AKUEM, Sudan (Reuters) Akol Deng Akol expected the end of
Sudan’s 21-year civil war to end the hunger that usually takes
hold when the rains stop.

But eight months after peace was agreed between southern
rebels and the northern Khartoum government, Akol’s home region
of Bahr el Ghazal is recovering from its worst food shortage
since a famine killed at least 60,000 people seven years ago.

Tackling seasonal cycles of hunger is a critical challenge
the yet-to-be-formed southern government will have to face as
it seeks to develop one of the poorest places on earth, where
about eight million people struggle to feed themselves.

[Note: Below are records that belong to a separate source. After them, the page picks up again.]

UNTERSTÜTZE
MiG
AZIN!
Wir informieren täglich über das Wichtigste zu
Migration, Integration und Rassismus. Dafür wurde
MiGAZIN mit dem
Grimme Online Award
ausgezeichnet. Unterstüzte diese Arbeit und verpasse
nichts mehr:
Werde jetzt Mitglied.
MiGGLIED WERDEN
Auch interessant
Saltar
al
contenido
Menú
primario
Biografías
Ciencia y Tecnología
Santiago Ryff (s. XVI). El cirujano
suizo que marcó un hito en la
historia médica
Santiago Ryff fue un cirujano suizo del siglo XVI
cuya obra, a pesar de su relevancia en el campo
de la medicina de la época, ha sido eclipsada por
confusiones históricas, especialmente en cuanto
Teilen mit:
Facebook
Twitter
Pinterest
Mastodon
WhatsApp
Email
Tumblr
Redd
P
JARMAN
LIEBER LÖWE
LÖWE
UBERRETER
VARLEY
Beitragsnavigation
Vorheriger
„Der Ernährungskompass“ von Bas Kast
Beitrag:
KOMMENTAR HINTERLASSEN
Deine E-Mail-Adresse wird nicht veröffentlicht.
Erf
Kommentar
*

The situation in southern Sudan is also a snapshot of the
difficult task of meeting the United Nation’s millennium
development goal of cutting the number of those suffering from
hunger in half by 2015.

“We’ve been told about peace, that change will come, that
food would be brought by the government of southern Sudan,”
Akol said at an emergency feeding center where he had rushed
his one-year-old twins.

Sitting on grass mats, his chubby-cheeked babies no longer
show the thin limbs and sunken eyes they displayed a month ago
when they arrived.

LUSH FIELDS

Lush, green fields of the staple food, sorghum, have
sprouted around the mud tukuls close to the center, suggesting
the worst of the starvation may be over.

Health workers are feeding powdered milk and peanut paste
to 88 infants, compared to 250 children at the height of the
crisis in the dry months of May and June.

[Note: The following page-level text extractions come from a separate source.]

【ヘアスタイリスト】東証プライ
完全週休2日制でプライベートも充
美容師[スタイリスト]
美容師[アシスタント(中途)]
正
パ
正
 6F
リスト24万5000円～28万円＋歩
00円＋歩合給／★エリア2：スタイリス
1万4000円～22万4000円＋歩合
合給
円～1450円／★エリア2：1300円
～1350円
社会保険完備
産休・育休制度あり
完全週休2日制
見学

But aid workers warn that next year’s dry season will
probably produce more cases of malnutrition among Bahr el
Ghazal’s four million people.

“Next year it might be worse, because we have experienced
less rain than in previous years,” said Medecins Sans
Frontieres (MSF) doctor Morpheus Causing. “People have started
to plant, but their crops are not really growing well.”

Scarce rains caused last year’s meager harvest in the
war-ravaged region where farming methods, like much of the rest
of southern Sudan, have not evolved for centuries.

Peace may have come to the south but villagers, unused to
political stability, are still growing sorghum in small plots
– a habit acquired during the conflict when bombing raids
forced them to scatter into the bush and abandon their crops.

In the fields, the little they grow is fertilized with cow
dung and tilled with wooden hoes.

“There are food shortages because sometimes there is
drought, crops are destroyed by disease, there’s no fertilizer,
no farming tools, like ox ploughs,” said Akol, a father of
five.

If the cycles of hunger are to end the new government will
have to focus on development and changing the mindset of a
generation that has known nothing but war, often relying on
food aid to fill the gap between harvests.